For details about my work have a look at my website,

I am currently working on large prints combining water based woodblock techniques with oil based linocut: nothing if not a challenge! I'm also doing some teaching and go back to school myself in the spring to qualify as an adult education tutor

Tuesday, 3 February 2009

Hard Day's Night

Last week at the factory I did a few 5am starts. People were impressed to varying degrees about this: my teenage son refused to believe that it was possible to get up at 4am with the intention of working, though obviously it's fine for him to come home at 4am with the intention of sleeping. My London friends were all horrified and obviously have visions of Wells as some sort of throwback to the early industrial revolution - all soot and brimstone with small children forced to shovel coal into furnace mouths through the night. To the guys at Wells it's no big deal: 3am is the early start. The only person who seemed in any doubt there was Lucy the printer who confessed to me in low voice that she didn't think it was entirely 'normal' to get up and still have the moon in the sky. Having done the five until five shift I have to say that I prefer the moon to be at one end of the day or the other, both is a bit much.

I'm not bad at getting up, but the switch from a 6am start to a 4am one did call for an alarm. Fortunately I had the inspired idea of setting my phone to a ring tone so banal and offensive that I was awake in a psychotic rage before I knew it, neatly combining early rising with a full cardio workout. Also fortunately in the quiet factory I was able to work my way down from vile to bad tempered to slightly ratty before anyone much arrived.
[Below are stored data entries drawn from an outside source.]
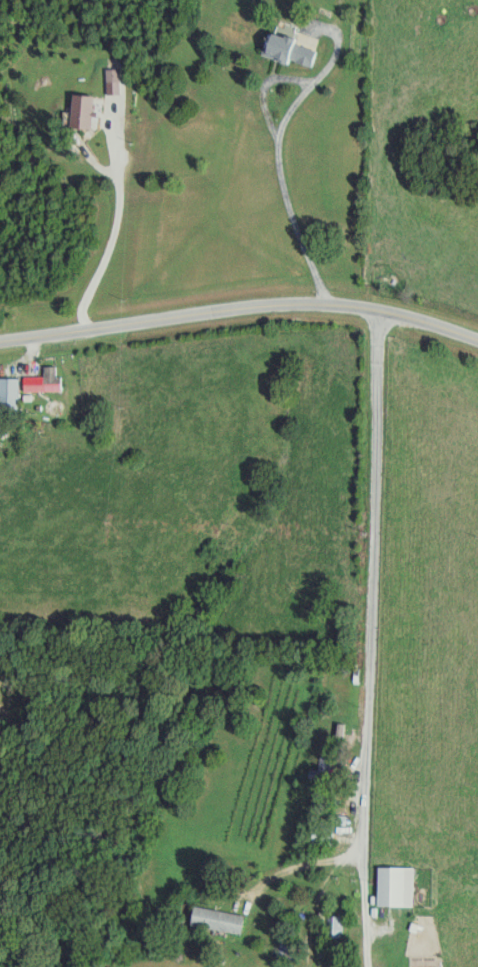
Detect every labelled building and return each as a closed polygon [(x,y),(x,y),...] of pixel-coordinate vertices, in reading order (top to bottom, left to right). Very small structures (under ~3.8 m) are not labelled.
[(314,67),(319,50),(298,44),(300,37),(293,35),(296,26),(281,22),(273,48),(267,46),(264,55),(293,64),(294,61),(314,67)] [(110,94),(123,94),(122,69),(110,69),(110,94)] [(70,114),(70,128),(95,129),(96,117),(98,117),(98,95),(76,94),(76,114),(70,114)] [(59,367),(47,367),(47,377),(27,377),(28,392),(65,392),(64,376),(59,376),(59,367)] [(22,378),(2,378),(1,409),(21,410),(22,378)] [(332,758),(323,757),(321,770),(314,769),(312,780),(317,781),(314,809),(326,810),(332,758)] [(416,868),(381,868),(381,906),(416,907),(416,868)] [(248,916),(199,906),(195,925),(244,935),(248,916)] [(343,917),(329,917),(329,937),(342,938),(343,917)]
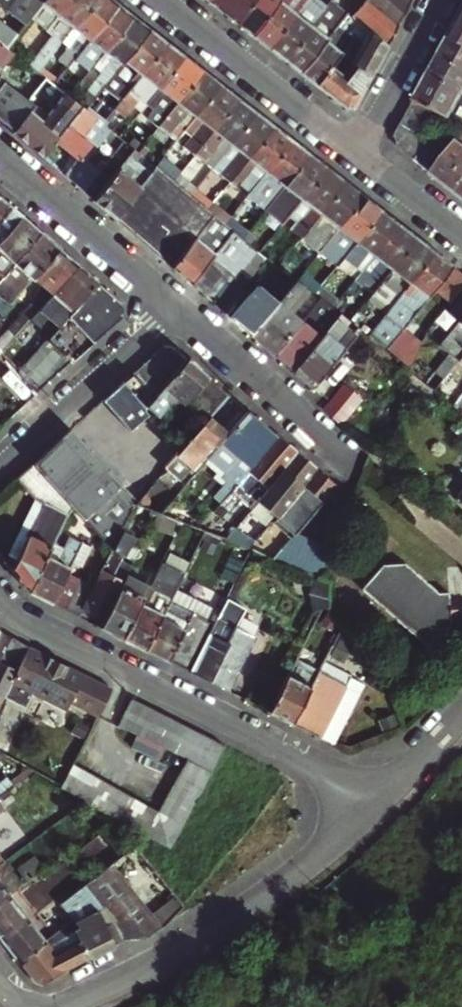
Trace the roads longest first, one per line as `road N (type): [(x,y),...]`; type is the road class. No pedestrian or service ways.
road 1 (residential): [(377,799),(0,592)]
road 2 (residential): [(52,1006),(239,916),(377,799)]
road 3 (residential): [(163,0),(360,149)]
road 4 (residential): [(172,307),(352,461)]
road 5 (residential): [(0,154),(172,307)]
road 6 (residential): [(0,457),(172,307)]
road 7 (residential): [(445,0),(360,149)]
road 8 (residential): [(360,149),(461,229)]
road 9 (residential): [(461,711),(377,799)]

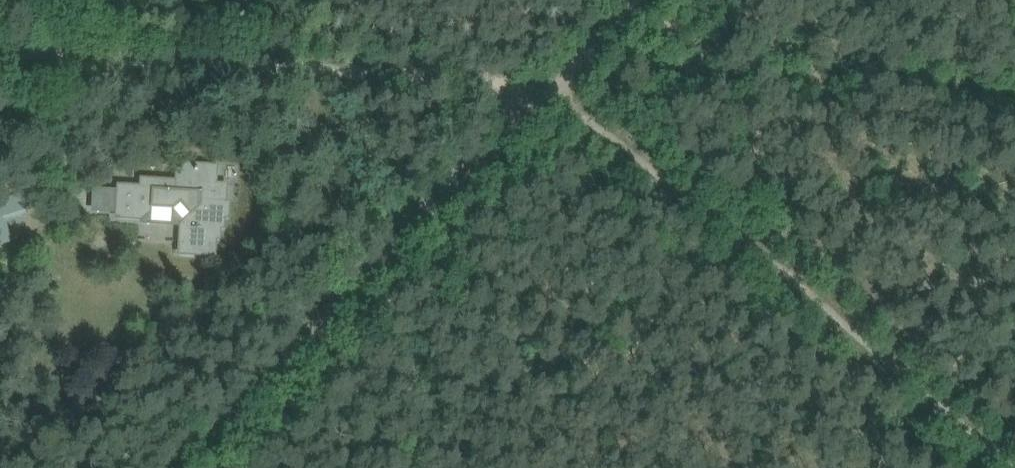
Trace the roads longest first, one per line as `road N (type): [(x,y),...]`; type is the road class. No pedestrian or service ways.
road 1 (residential): [(183,467),(553,90),(87,57)]
road 2 (track): [(553,90),(1014,456)]
road 3 (track): [(553,90),(636,0)]

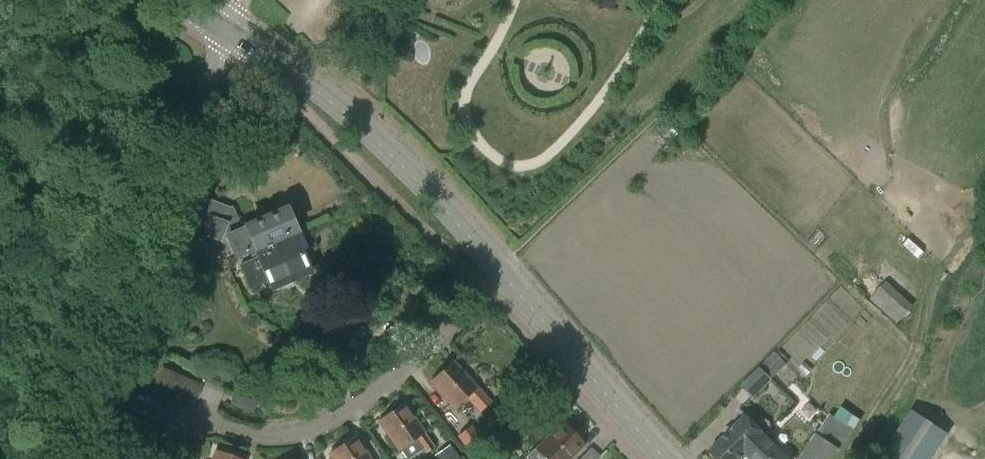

The early starts also meant bringing food in with me for various meals. Some people, Colin is a shining example, had things really sussed with stacking tupperware like Japanese bento, taking them through the day in neat courses. I had microwave porridge and an uneasy relationship with the chocolate machine. I work next to the vending machines and there is a steady stream of men who have an entirely guilt free approach: if they want three Mars bars and a packet of Monster Munch for breakfast, they do. I sat around like a large and grubby Miss Muffet with my bowl of porridge wondering if extreme weariness was enough justification for a kitkat. I need to either get over that or get some tupperware: my final week will certainly be more of the same.